» Supplied data

----

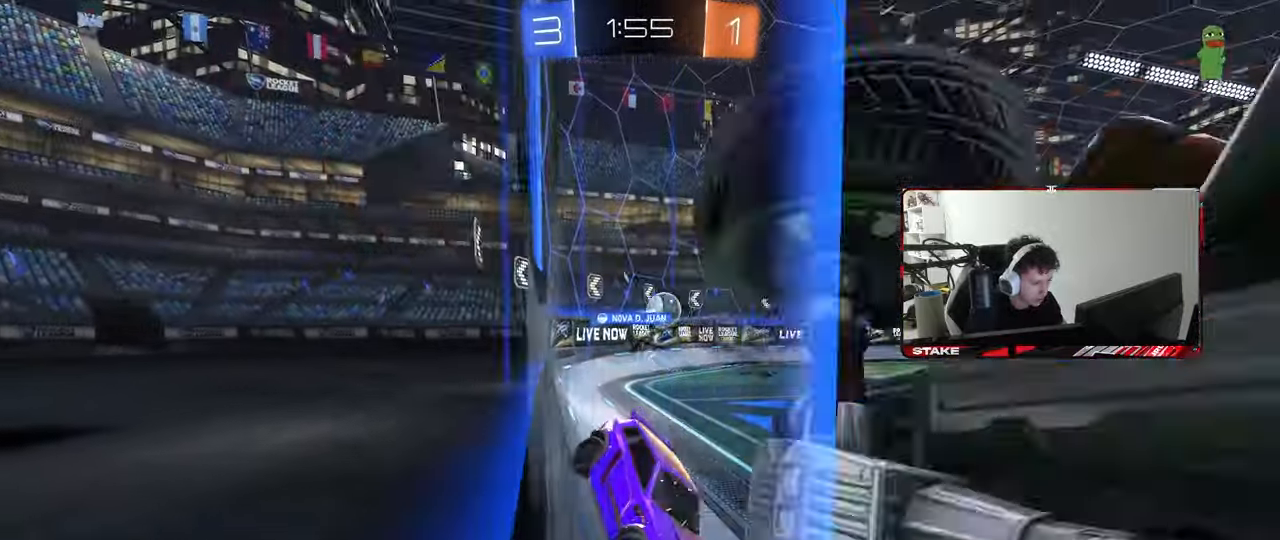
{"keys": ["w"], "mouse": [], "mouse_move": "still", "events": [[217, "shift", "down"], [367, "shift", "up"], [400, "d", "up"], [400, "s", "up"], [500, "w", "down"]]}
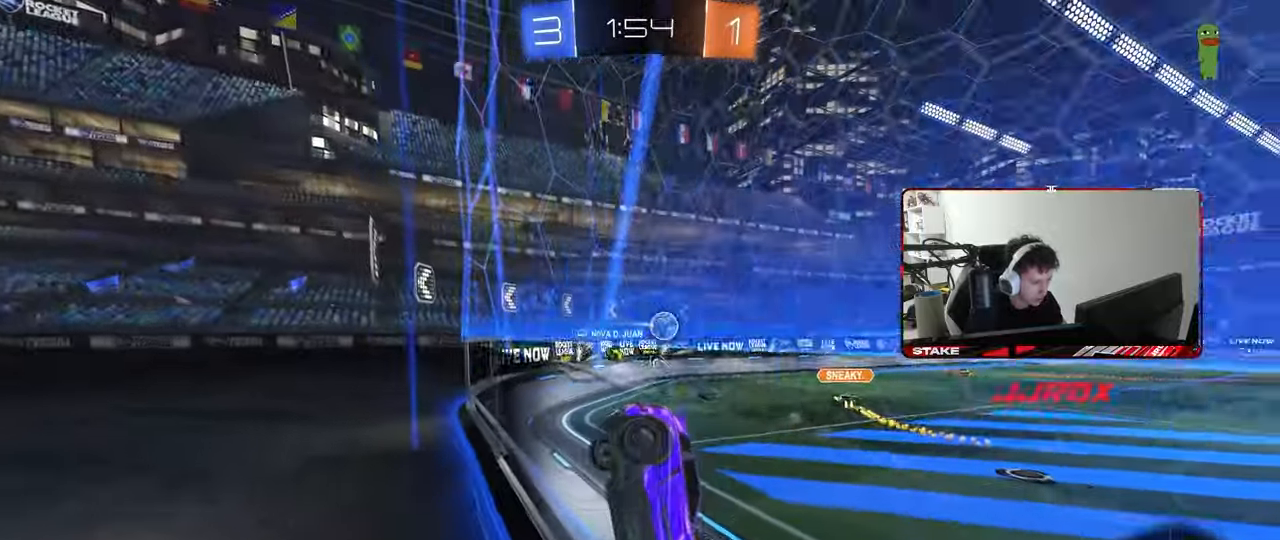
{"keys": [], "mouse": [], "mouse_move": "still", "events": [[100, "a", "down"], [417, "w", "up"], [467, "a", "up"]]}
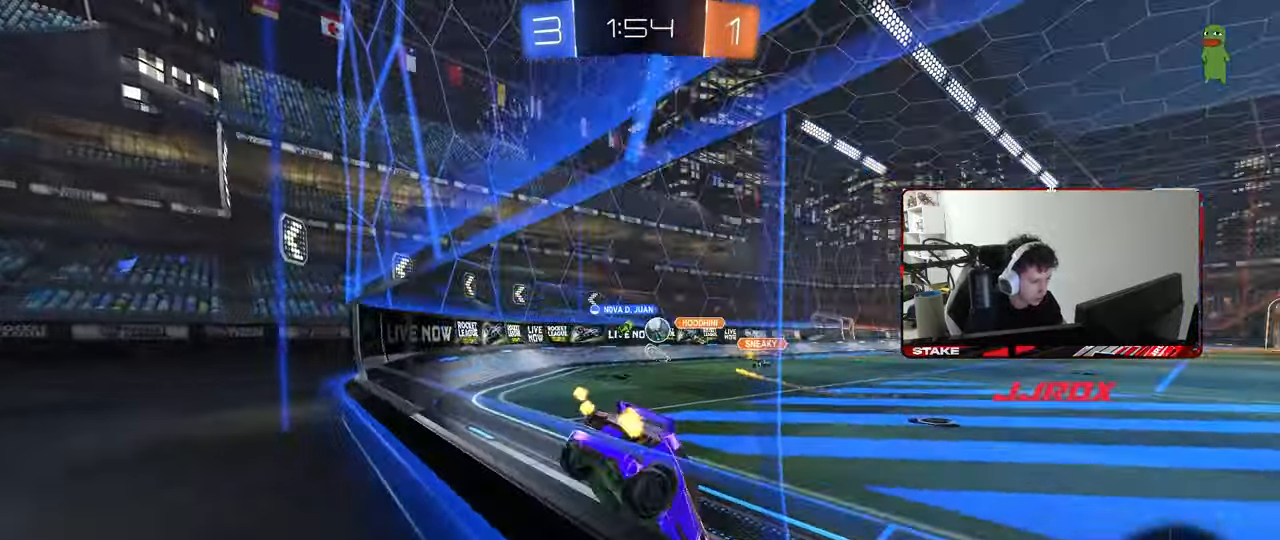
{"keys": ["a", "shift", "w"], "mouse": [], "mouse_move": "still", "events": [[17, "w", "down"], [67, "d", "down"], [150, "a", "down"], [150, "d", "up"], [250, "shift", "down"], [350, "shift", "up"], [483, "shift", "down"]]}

----

Could the data above be repeated exactly, with every picture dropped?

{"keys": ["w"], "mouse": [], "mouse_move": "still", "events": [[217, "shift", "down"], [367, "shift", "up"], [400, "d", "up"], [400, "s", "up"], [500, "w", "down"]]}
{"keys": [], "mouse": [], "mouse_move": "still", "events": [[100, "a", "down"], [417, "w", "up"], [467, "a", "up"]]}
{"keys": ["a", "shift", "w"], "mouse": [], "mouse_move": "still", "events": [[17, "w", "down"], [67, "d", "down"], [150, "a", "down"], [150, "d", "up"], [250, "shift", "down"], [350, "shift", "up"], [483, "shift", "down"]]}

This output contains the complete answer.